In September 2024, the refinery produced its first petrol and began loading to the Nigerian National Petroleum Company (NNPC) on September 15.

However, due to some issues, the facility has not been able to flood the local market with its product, forcing it to look elsewhere.

In a landmark move for regional energy integration, Dangote Refinery has partnered with Neptune Oil to take its petrol to neighbouring Cameroon.

Neptune Oil is a leading energy company in Cameroon which provides reliable and sustainable energy solutions.

Dangote Refinery said this development showcases its ability to meet domestic needs and position itself as a key player in the regional energy market, adding that it represents a significant step forward in accessing high-quality and locally sourced petroleum products for Cameroon.

 “This first export of PMS to Cameroon is a tangible demonstration of our vision for a united and energy-independent Africa.

“With this development, we are laying the foundation for a future where African resources are refined and exchanged within the continent for the benefit of our people,” the owner of Dangote Refinery, Mr Aliko Dangote, said.

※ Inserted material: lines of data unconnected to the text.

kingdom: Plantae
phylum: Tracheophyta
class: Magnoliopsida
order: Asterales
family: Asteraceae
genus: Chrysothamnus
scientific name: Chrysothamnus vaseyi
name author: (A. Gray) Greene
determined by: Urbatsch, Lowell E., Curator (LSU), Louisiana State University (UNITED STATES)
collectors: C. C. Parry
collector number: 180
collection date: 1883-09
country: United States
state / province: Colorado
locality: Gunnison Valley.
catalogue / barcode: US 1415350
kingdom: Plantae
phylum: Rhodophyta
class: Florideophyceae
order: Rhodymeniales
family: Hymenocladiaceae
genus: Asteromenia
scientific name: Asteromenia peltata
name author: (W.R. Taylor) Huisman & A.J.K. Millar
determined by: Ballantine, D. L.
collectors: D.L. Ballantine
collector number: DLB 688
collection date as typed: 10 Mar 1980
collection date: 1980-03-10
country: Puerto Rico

His counterpart at Neptune Oil, Mr Antoine Ndzengue, said, “This partnership with Dangote Refinery marks a turning point for Cameroon.

“By becoming the first importer of petroleum products from this world-class refinery, we are bolstering our country’s energy security and supporting local economic development.

“This initial supply, executed without international intermediaries, reflects our commitment to serving our markets independently and efficiently.”